Items listed in a dataset
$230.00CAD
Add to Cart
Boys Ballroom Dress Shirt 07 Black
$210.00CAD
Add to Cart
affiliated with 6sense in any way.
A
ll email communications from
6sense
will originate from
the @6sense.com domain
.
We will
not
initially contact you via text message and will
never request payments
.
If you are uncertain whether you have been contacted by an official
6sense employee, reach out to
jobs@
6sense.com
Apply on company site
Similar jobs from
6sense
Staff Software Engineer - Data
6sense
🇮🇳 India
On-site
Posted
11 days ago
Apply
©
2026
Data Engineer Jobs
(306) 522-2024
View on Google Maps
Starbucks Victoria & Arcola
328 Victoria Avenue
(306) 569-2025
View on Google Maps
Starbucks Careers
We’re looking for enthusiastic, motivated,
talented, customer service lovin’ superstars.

Instruction:
Return all of the lines in the data above, reproducing each one with no changes.

Answer to this task:
$230.00CAD
Add to Cart
Boys Ballroom Dress Shirt 07 Black
$210.00CAD
Add to Cart
affiliated with 6sense in any way.
A
ll email communications from
6sense
will originate from
the @6sense.com domain
.
We will
not
initially contact you via text message and will
never request payments
.
If you are uncertain whether you have been contacted by an official
6sense employee, reach out to
jobs@
6sense.com
Apply on company site
Similar jobs from
6sense
Staff Software Engineer - Data
6sense
🇮🇳 India
On-site
Posted
11 days ago
Apply
©
2026
Data Engineer Jobs
(306) 522-2024
View on Google Maps
Starbucks Victoria & Arcola
328 Victoria Avenue
(306) 569-2025
View on Google Maps
Starbucks Careers
We’re looking for enthusiastic, motivated,
talented, customer service lovin’ superstars.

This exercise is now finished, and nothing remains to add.